FN : Non à "la guerre en Syrie"

Marine Le Pen doute de la véracité des accusations à l'égard de Bachar al-Assad. La présidente du Front national a soupçonné le gouvernement français "d'essayer de construire des preuves" établissant la responsabilité dans la probable attaque chimique survenue le 21 août dans la banlieue de Damas.

Le parti d'extrême droite se mobilise, notamment sur les réseaux sociaux, pour marquer son hostilité à une intervention en Syrie. Des frappes ne feraient que "soutenir des rebelles islamistes" et entraînerait la France "dans un terrible engrenage", la région étant une "poudrière", affirme le FN.

Parti de Gauche : non à une intervention

Le parti, coprésidé par Jean-Luc Mélenchon, dénonce "l'escalade de l'horreur" en Syrie, après l'attaque du 21 août, mais il se refuse à des frappes sur le régime de Bachar al-Assad. "La situation régionale est explosive et une intervention armée (...) ne ferait qu’aggraver le conflit", estime-t-il.

Seule solution aux yeux du parti, un "règlement négocié (...) dans le cadre de la seule institution internationale légitime, l'ONU".

UDI : Oui à une intervention, mais avec des conditions strictes

Jean-Louis Borloo ne rejette pas totalement le principe d'une intervention française en Syrie, mais il l'assortit de nombreuses conditions. A commencer par un vote du Parlement, préalable à tout engagement dans la région.

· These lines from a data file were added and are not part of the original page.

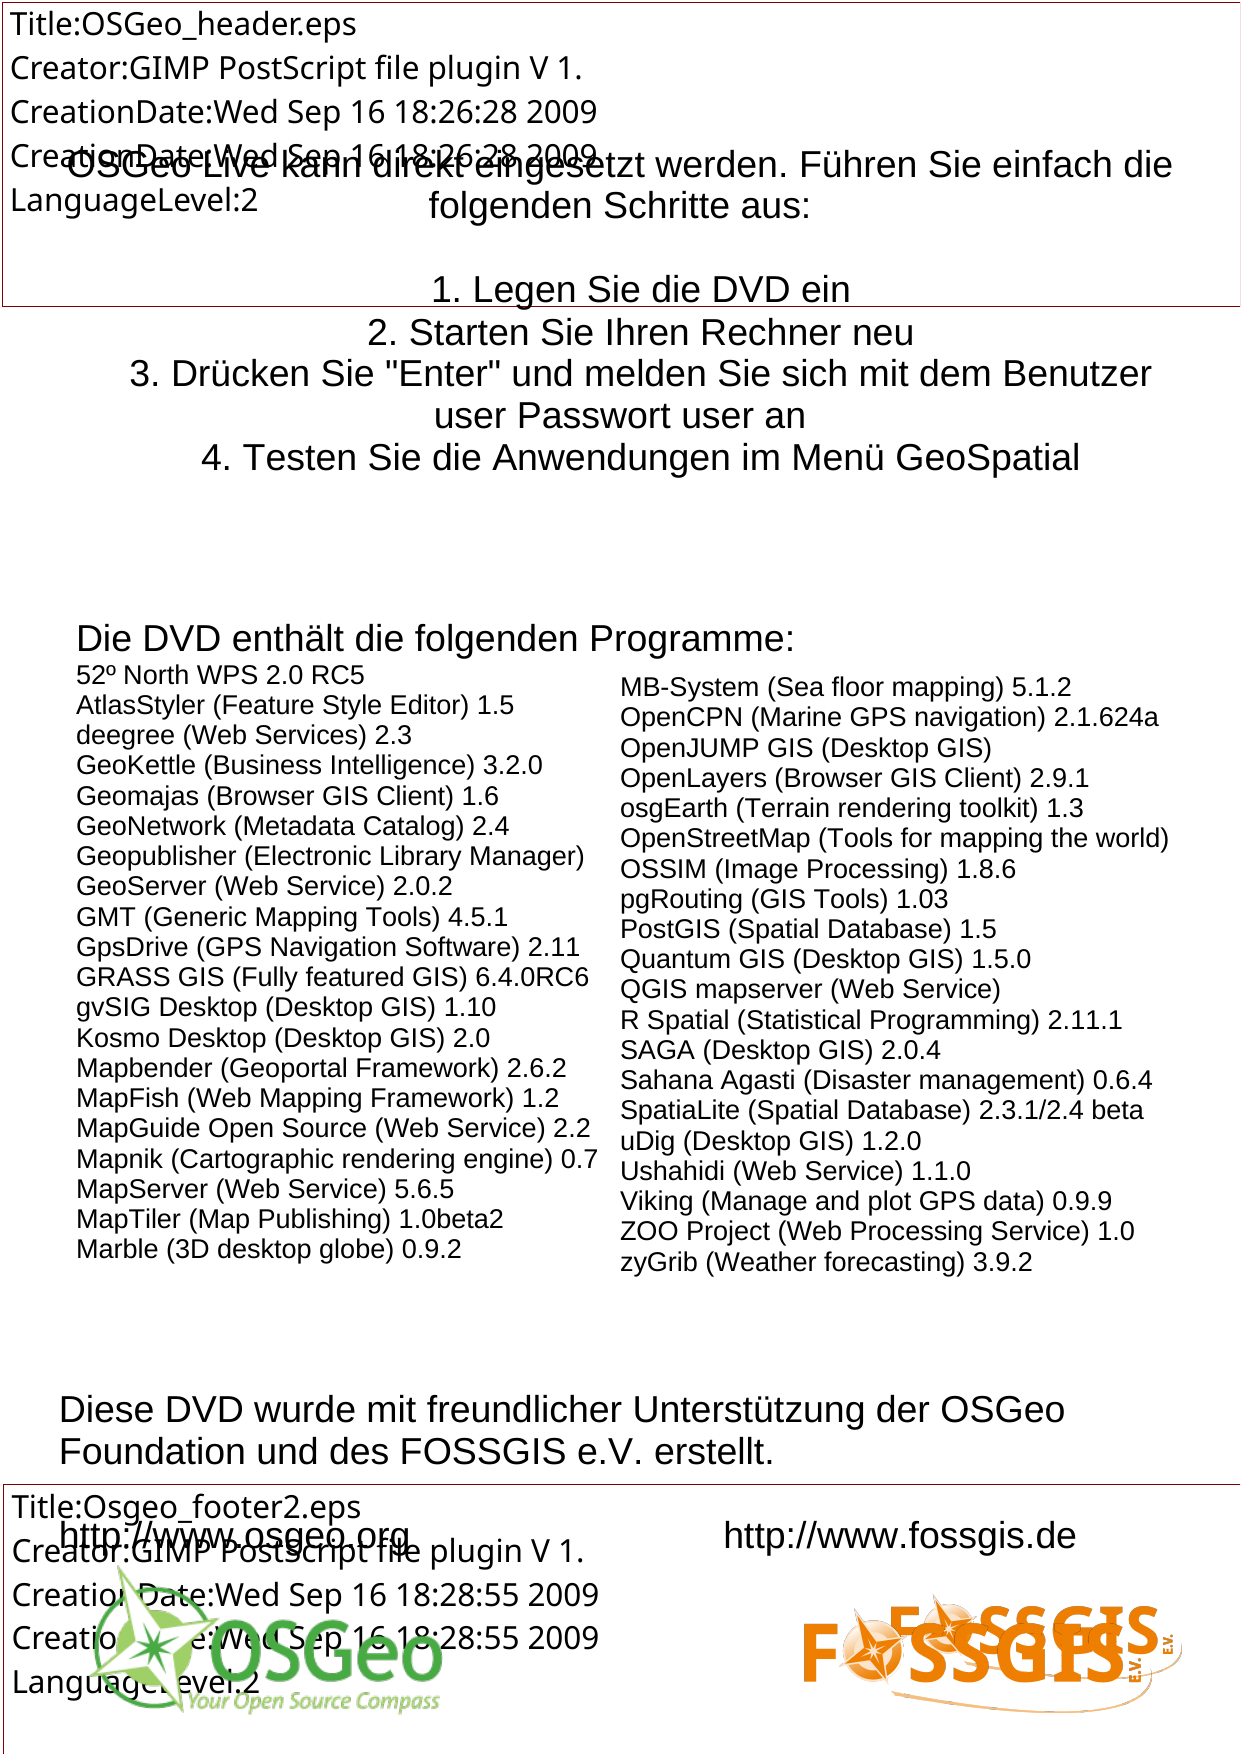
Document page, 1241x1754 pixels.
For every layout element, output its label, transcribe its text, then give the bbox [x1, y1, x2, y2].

title OSGeo Live kann direkt eingesetzt werden. Führen Sie einfach die folgenden Schritte aus: 1. Legen Sie die DVD ein 2. Starten Sie Ihren Rechner neu 3. Drücken Sie "Enter" und melden Sie sich mit dem Benutzer user Passwort user an 4. Testen Sie die Anwendungen im Menü GeoSpatial [59, 59, 1182, 563]
title Die DVD enthält die folgenden Programme: 52º North WPS 2.0 RC5 AtlasStyler (Feature Style Editor) 1.5 deegree (Web Services) 2.3 GeoKettle (Business Intelligence) 3.2.0 Geomajas (Browser GIS Client) 1.6 GeoNetwork (Metadata Catalog) 2.4 Geopublisher (Electronic Library Manager) GeoServer (Web Service) 2.0.2 GMT (Generic Mapping Tools) 4.5.1 GpsDrive (GPS Navigation Software) 2.11 GRASS GIS (Fully featured GIS) 6.4.0RC6 gvSIG Desktop (Desktop GIS) 1.10 Kosmo Desktop (Desktop GIS) 2.0 Mapbender (Geoportal Framework) 2.6.2 MapFish (Web Mapping Framework) 1.2 MapGuide Open Source (Web Service) 2.2 Mapnik (Cartographic rendering engine) 0.7 MapServer (Web Service) 5.6.5 MapTiler (Map Publishing) 1.0beta2 Marble (3D desktop globe) 0.9.2 [76, 582, 945, 1300]
title MB-System (Sea floor mapping) 5.1.2 OpenCPN (Marine GPS navigation) 2.1.624a OpenJUMP GIS (Desktop GIS) OpenLayers (Browser GIS Client) 2.9.1 osgEarth (Terrain rendering toolkit) 1.3 OpenStreetMap (Tools for mapping the world) OSSIM (Image Processing) 1.8.6 pgRouting (GIS Tools) 1.03 PostGIS (Spatial Database) 1.5 Quantum GIS (Desktop GIS) 1.5.0 QGIS mapserver (Web Service) R Spatial (Statistical Programming) 2.11.1 SAGA (Desktop GIS) 2.0.4 Sahana Agasti (Disaster management) 0.6.4 SpatiaLite (Spatial Database) 2.3.1/2.4 beta uDig (Desktop GIS) 1.2.0 Ushahidi (Web Service) 1.1.0 Viking (Manage and plot GPS data) 0.9.9 ZOO Project (Web Processing Service) 1.0 zyGrib (Weather forecasting) 3.9.2 [620, 639, 1241, 1310]
picture [88, 1564, 443, 1715]
picture [797, 1608, 1182, 1713]
title Diese DVD wurde mit freundlicher Unterstützung der OSGeo Foundation und des FOSSGIS e.V. erstellt. http://www.osgeo.org http://www.fossgis.de [59, 1360, 1211, 1627]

Le président de l'UDI souhaite également attendre le rapport des inspecteurs de l'ONU, certainement pas disponible avant trois semaines. Hors de question également d'intervenir, précise le centriste, "sans la participation de l'Union Européenne ou d'une majorité de ses États membres".

Modem : Non à une intervention, oui à des sanctions

Le Mouvement Démocrate, par la voix de son président François Bayrou, réclame un vote du Parlement avant une éventuelle intervention française, intervention à laquelle il n'est pas favorable.

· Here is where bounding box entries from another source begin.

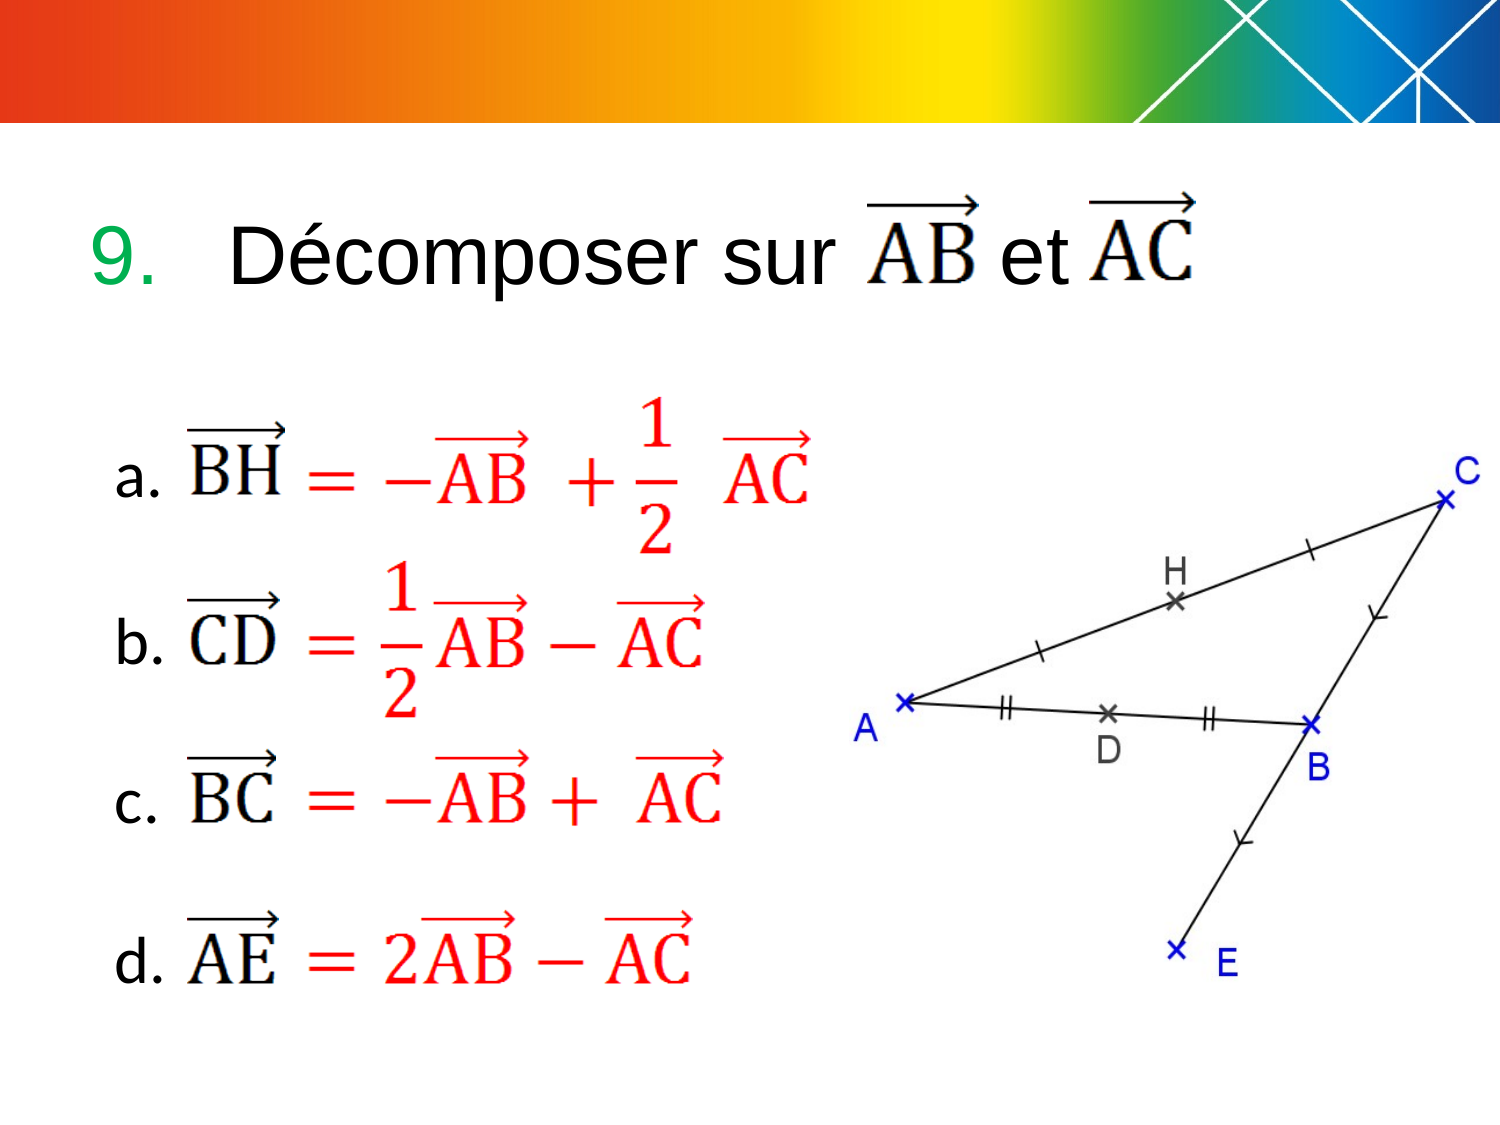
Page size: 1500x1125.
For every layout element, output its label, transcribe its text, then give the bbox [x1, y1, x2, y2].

picture [849, 433, 1500, 986]
picture [187, 410, 285, 525]
picture [304, 738, 724, 853]
picture [187, 899, 279, 1014]
text_box a. b. c. d. [100, 423, 656, 1085]
text_box Décomposer sur et [75, 164, 1500, 339]
picture [187, 738, 276, 853]
picture [304, 386, 811, 733]
picture [0, 0, 1359, 123]
picture [1340, 0, 1500, 123]
picture [1089, 178, 1196, 317]
picture [304, 899, 693, 1014]
picture [187, 580, 280, 695]
picture [867, 181, 979, 320]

"L'intervention directe, militaire, de la France en Syrie, pour ouvrir la porte du pouvoir aux fondamentalistes, est une responsabilité très lourde que je ne voudrais pas voir la France prendre", a-t-il expliqué lundi sur Arte. François Bayrou a affirmé préférer des "sanctions" contre le régime de Bachar al-Assad, via la Cour pénale internationale.